For any proposed ranking scheme, one must first define what the goal is. When ranking dose response curves are we looking for compounds

• that exhibit well defined dose response (top and bottom asymptotes, > 80% efficacy etc)?
• good potency, even if the curve is not that well fit?
• compounds with a specific chemotype?

According to the paper, a key goal is to be able to identify compounds that show a constant activity – and within such compounds the more interesting ones are those that have constant activity = 100%. While I disagree that these are the most interesting compounds, it is not clear why one would need an entropy based method to identify such constant-activity curves (either at 100% or 0%).

More generally, for well defined dose response curves, the WES, by definition, tracks potency. This can be seen in the figure alongside that plots the WES value vs the log AC50 for a set of 27 good quality curves taken from a screen of 1408 AR agonists. Granted, when no model can be fit, one does not have an AC50, whereas a WES can be evaluated. But in such a case it’s not clear why one would necessarily want to quantify presumably noisy data.

However, going along with the authors definition, the method does distinguish valid dose responses from inactives (though again, one does not require entropy to make such a distinction!) as shown in the adjoining figure. It is clear from the definition of WES that a curve that is flat at 100% will exhibit the maximum value of WES and so will always rank high.

DATA PROVIDED -

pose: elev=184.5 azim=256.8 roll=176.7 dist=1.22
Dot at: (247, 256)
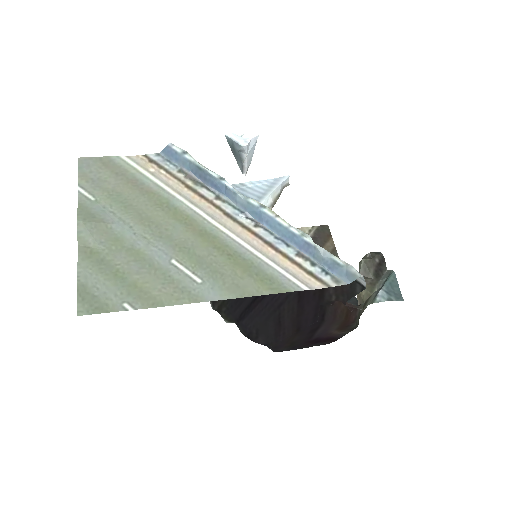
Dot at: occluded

EXERCISE 1 - List the possible goals for ranking dose response curves that the passage on ranking dose response curves offers as questions.
EXERCISE 2 - According to the passage on ranking dose response curves, how many good quality curves appear in the figure that plots the WES value against the log AC50?
EXERCISE 3 - Summarize the passage on ranking dose response curves in two sentences.

WRITTEN ANSWER 1 -
- Compounds that exhibit well defined dose response (top and bottom asymptotes, > 80% efficacy, etc.)
- Good potency, even if the curve is not that well fit
- Compounds with a specific chemotype

WRITTEN ANSWER 2 - 27 curves, taken from a screen of 1408 AR agonists.

WRITTEN ANSWER 3 - Any ranking scheme first needs a defined goal, and the paper's goal of finding constant-activity compounds, especially those at 100%, does not clearly require an entropy-based method. For well defined curves the WES tracks potency, and although the method separates valid dose responses from inactives, a curve flat at 100% will always have the maximum WES and rank high.